This September, we marked what would have been Neil Peart’s 71st birthday, reflecting on the amazing experiences we had creating sounds with him. September also marked twenty years since the drumming icon had navigated a heavy downpour on his BMW motorcycle, as it moved east along the Trans-Canada Highway on a fateful voyage from Montreal to New Brunswick. After a detour to see the World’s Longest Covered Bridge in Hartland and a night’s sleep at the nearby Holiday Inn, Peart arrived at his destination in Meductic, a red metal building nestled along the water.
“The autumn colors were just starting to brush the deep green woods along a wide stretch of the Saint John River above the Mactaquac Dam, a beautiful setting for the SABIAN complex, from the original barn-sized foundry to the modern array of offices and manufacturing areas,” wrote Peart, in the 2004/2005 issue of SABIAN NewsBeat. “The forested riverbanks reflecting on the glittering water and the tree-shaded lawns gave new meaning to the words ‘industrial park.’”
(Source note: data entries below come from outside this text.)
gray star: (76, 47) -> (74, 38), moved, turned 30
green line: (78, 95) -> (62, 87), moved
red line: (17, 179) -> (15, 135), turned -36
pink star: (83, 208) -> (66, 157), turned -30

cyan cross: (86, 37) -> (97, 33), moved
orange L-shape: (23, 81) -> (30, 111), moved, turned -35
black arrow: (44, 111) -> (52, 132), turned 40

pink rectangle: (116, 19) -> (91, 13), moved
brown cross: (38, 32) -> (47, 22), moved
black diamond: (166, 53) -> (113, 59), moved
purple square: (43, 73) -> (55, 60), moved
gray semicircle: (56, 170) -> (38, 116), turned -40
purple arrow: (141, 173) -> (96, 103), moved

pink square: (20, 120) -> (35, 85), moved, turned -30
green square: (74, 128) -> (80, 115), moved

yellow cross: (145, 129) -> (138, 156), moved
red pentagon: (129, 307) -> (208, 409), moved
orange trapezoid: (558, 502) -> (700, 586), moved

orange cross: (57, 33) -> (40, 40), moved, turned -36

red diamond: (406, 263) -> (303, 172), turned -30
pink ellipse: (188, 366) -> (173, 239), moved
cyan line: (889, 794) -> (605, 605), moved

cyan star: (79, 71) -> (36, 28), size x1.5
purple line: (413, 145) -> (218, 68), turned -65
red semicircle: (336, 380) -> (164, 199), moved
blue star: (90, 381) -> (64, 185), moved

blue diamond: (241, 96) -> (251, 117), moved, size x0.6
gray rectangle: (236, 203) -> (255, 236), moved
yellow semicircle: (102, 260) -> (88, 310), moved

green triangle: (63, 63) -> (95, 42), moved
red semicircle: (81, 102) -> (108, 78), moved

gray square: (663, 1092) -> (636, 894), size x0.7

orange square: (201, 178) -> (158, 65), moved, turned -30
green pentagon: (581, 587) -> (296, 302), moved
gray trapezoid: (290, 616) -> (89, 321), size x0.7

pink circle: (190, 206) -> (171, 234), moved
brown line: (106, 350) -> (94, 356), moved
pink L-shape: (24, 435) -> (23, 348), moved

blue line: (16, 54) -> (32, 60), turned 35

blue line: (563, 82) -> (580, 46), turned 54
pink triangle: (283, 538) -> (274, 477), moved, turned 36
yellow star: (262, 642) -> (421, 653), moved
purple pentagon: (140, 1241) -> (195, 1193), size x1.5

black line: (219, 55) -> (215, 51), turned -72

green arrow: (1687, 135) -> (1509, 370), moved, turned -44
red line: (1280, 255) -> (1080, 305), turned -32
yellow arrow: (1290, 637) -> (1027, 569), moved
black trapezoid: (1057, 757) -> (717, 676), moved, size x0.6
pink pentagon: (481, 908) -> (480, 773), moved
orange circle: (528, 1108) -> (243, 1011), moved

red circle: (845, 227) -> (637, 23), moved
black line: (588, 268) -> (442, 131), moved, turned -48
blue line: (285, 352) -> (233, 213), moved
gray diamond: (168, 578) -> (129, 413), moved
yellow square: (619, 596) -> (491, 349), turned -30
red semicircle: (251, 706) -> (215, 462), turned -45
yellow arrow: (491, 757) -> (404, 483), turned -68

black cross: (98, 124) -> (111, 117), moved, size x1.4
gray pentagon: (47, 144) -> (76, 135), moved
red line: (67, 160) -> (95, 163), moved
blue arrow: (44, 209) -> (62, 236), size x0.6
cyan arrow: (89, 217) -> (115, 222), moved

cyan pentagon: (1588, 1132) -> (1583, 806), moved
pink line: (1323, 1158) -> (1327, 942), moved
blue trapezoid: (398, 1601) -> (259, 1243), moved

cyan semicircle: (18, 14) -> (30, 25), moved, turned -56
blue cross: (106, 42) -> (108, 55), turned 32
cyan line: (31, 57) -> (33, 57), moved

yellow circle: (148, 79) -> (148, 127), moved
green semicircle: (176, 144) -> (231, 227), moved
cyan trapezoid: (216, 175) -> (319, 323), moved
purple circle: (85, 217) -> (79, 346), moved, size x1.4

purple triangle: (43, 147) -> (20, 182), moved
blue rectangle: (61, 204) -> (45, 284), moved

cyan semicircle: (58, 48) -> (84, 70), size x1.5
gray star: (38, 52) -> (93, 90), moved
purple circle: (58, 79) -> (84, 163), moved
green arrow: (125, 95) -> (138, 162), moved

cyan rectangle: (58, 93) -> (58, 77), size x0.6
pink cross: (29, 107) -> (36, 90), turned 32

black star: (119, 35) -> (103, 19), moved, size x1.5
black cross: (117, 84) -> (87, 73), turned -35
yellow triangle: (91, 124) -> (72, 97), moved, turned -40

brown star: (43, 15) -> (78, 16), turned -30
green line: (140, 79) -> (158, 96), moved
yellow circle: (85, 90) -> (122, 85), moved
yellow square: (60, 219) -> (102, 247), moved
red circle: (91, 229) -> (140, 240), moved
Peart had been invited to visit the factory to collaborate with Mark Love, SABIAN’s Director of Research and Development, on the design of his own signature cymbal line. In September 2003, the Rush drummer was still using a 22” ride that had been made in the factory, which he’d purchased all the way back in 1973. Still, the magnitude of creating his own line was not lost on Peart.
“A daunting challenge, to say the least, to try to contribute something new to a tradition dating back hundreds of years to the cymbal-makers of old Constantinople,” he wrote of the experience. “Just because I appreciated the products didn’t mean I knew anything about making them. But I would soon learn more about cymbals than I had ever suspected, even after nearly forty years of sitting behind them and hitting them.”
The pair worked diligently, first experimenting with a bow-lathed, raw bell cymbal, before homing in on a combination of lathing and hand hammering for the bell, which Peart said captured “a sharp, musical sound with a range of complex overtones.” Work on the line continued remotely after that initial factory visit, with Peart and Love sending ideas back and forth.
“The next discovery came a few weeks later, after Mark and I continued our conversations by e-mail, and he sent me his latest ‘inspiration’: some prototype crash cymbals with the AAX ‘pinpoint’ lathing on the top, and the classic Turkish-style AA lathing on the bottom, combined with the hand-hammered bell, which we had decided to make a recurring theme on all the cymbals,” Peart wrote. “The narrower grooves on top made for a fast, lively response, while the traditional wider ones on the bottom gave a full, rich tone. This combination proved to be exactly what I had been looking for in a crash cymbal: a unity of rapid attack and swell around a solid, musical sound with a smooth decay.”
When it came to the task of naming the line that he’d captured alongside Love, Peart wanted “something that would reflect our aim of creating an excellent, highly-musical cymbal, crafted by a unique combination of traditional methods.” The drummer initially conceptualized names including Excelsior, Heritage, and Patina, before a group consensus was reached around the name Paragon. The rest, as they say, is history.
“On that September morning when I set out in the rainy gloom to ride those 600 miles to Meductic, I never imagined I was riding into an adventure that would teach me, inspire me, and reward me so much,” wrote Peart. “And what a pleasure it is to have contributed to the design of the instrument I have been playing for almost forty years.”